## Testo dell'esercizio:

((

Della follia agitata per Filumena cosa le rimane?
«Rimane Napoli. Come una saudade. Per le persone conosciute, le passeggiate in città, certi momenti della lavorazione. Rimane l'esperienza di aver avvicinato un grande testo del Novecento, ancora prima che un grande autore. Dovevamo prescindere dalla venerazione per Eduardo, altrimenti avremmo fatto un film con la testa sua, non uno che da lui partiva per esprimere la nostra sensibilità. Ora è il momento di allontanarsi da Filumena, dimenticarla, per partire con la nuova stagione di Imma Tataranni. È stato un momento prestigioso, si torna con umiltà sulla Terra, alla nostra vocazione seriale, ai nostri gialli, alla tv di genere».

Sente Filumena così distante da lei?
«In tutta sincerità, devo ancora capire chi sono. Mi piacciono molte cose. Mi appassiono ai documentari di Rai 5 e posso vedere C'è posta per te. Mi interessa il coinvolgimento emotivo. Nei personaggi, non nei linguaggi. Quando ero studente, al Centro sperimentale, veniva messa in discussione la serialità, si diceva che rovinasse. Non è vero. La serialità è il luna park della regia. Offre la possibilità di esercitarsi sulle storie. Dico Montalbano, Colombo, Derrick. Il caso di puntata. Inizia, finisce e sei allo stesso punto. Come i fumetti di Topolino. Al cinema si può far ridere, far piangere e fare paura.

A me far paura non interessa, le altre due cose sì».

Cosa ha trovato interessante nel testo di Filumena?
«Una coppia che vive in una condizione di dipendenza affettiva, una relazione di 25 anni, fatta di momenti felici, altri brutti, nella sostanza un rapporto claustrofobico. Ma la dipendenza affettiva permette anche di continuare a vivere in attesa che le cose migliorino, forse tutti ne abbiamo avuto esperienza. Eduardo la racconta in modo affascinante. Credo sia un'opera moderna per questo. È uno dei pochi testi, forse il solo, in cui rappresenta la famiglia con tenerezza, senza sarcasmo o rancore, gli elementi cardine della commedia all'italiana».

))

## Requisiti:
Ricopia per favore, senza modifiche, il passo dell'intervista su Filumena che va dalle parole «Sente Filumena così» fino a «testo di Filumena?» incluse.

## Dati estratti:

((

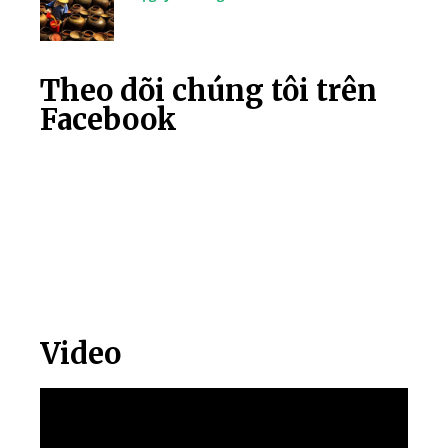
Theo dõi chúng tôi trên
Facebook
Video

))
((

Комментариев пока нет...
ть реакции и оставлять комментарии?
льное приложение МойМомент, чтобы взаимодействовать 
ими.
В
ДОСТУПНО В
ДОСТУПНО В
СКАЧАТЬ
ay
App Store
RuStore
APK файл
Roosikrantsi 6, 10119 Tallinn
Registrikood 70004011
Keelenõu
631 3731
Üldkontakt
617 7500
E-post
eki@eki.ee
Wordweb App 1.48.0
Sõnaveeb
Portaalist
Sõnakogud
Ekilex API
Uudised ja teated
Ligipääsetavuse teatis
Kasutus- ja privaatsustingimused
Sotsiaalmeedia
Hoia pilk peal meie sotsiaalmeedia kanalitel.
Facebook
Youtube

))

## Soluzione:
Sente Filumena così distante da lei?
«In tutta sincerità, devo ancora capire chi sono. Mi piacciono molte cose. Mi appassiono ai documentari di Rai 5 e posso vedere C'è posta per te. Mi interessa il coinvolgimento emotivo. Nei personaggi, non nei linguaggi. Quando ero studente, al Centro sperimentale, veniva messa in discussione la serialità, si diceva che rovinasse. Non è vero. La serialità è il luna park della regia. Offre la possibilità di esercitarsi sulle storie. Dico Montalbano, Colombo, Derrick. Il caso di puntata. Inizia, finisce e sei allo stesso punto. Come i fumetti di Topolino. Al cinema si può far ridere, far piangere e fare paura.

A me far paura non interessa, le altre due cose sì».

Cosa ha trovato interessante nel testo di Filumena?